As the movement gathered steam, the San Francisco Bay Area became a hotbed for radical politics, and a focal point of interest in Far Eastern ideas of enlightenment and liberation. The growing movement united civil rights activists, antiwar protesters, and members of the Free Speech movement, drawing thousands of young people to the Bay Area in 1967. After his stirring performance at a “Zenefit” for the San Francisco Zen Center, and a celebrated article on “Changes” in the Oracle alternative newspaper, Alan soon became recognized as a spiritual figurehead of the revolutionary movement. (Recorded at the Avalon Ballroom on April 6, 1967, Alan’s Zenefit lecture is titled Zen Bones.)
By the late-sixties Alan was living on a ferryboat in Sausalito in a waterfront community of bohemians, artists, and other cultural renegades. Alan’s ferryboat soon became such a popular destination that to maintain his focus on writing, he moved into a cabin on the nearby slopes of Mount Tamalpais. There he became part of the Druid Heights artist community in the late sixties. Continuing to travel on lecture tours into the early seventies, Alan was increasingly drawn to life on the mountain, where he wrote his mountain journals (later published as Cloud Hidden, Whereabouts Unknown), penned his monograph The Art of Contemplation, worked on his autobiography In My Own Way, and wrote his final book, Tao: The Watercourse Way. However, soon after returning from a whirlwind lecture tour that took him through the U.S., Canada, and European, Alan passed away in his sleep on November 16, 1973, on the mountain he loved.

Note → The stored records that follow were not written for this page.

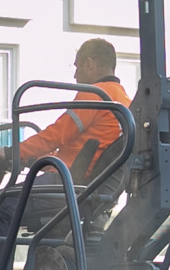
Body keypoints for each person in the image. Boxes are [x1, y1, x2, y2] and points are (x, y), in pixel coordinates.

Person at [17, 37, 131, 176]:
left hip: (66, 181)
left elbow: (57, 135)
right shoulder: (124, 101)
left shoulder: (94, 95)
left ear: (89, 64)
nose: (75, 76)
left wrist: (12, 152)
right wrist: (32, 158)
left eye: (77, 67)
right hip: (83, 182)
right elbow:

Of life on the mountain, he wrote:
“I was filled with that odd sensation the Japanese call yugen: watching wild geese fly and being hidden in the clouds; watching a ship vanish behind the distant island. I feel in some sense that I have lived on this mountain, that the experiences, the meetings, the goodbyes, the smell of food wafting through the trees, encountering wandering mystics on the many wiggly paths to the summit are all a fundamental and basic part of my makeup, which, in a certain sense of the word ‘me,’ they are. When I close my eyes I see faint images of light through the leaves, of cabins and their interiors full of Aztec hangings, singing bowls, prayer rattles, Eastern art, dresses and instruments and strange furnishings. There are some places that seem to, through a collective upsurging in creative joy, find their way to a spot outside of time and from there send waves rippling up against the shores of our own slices of the here and now.”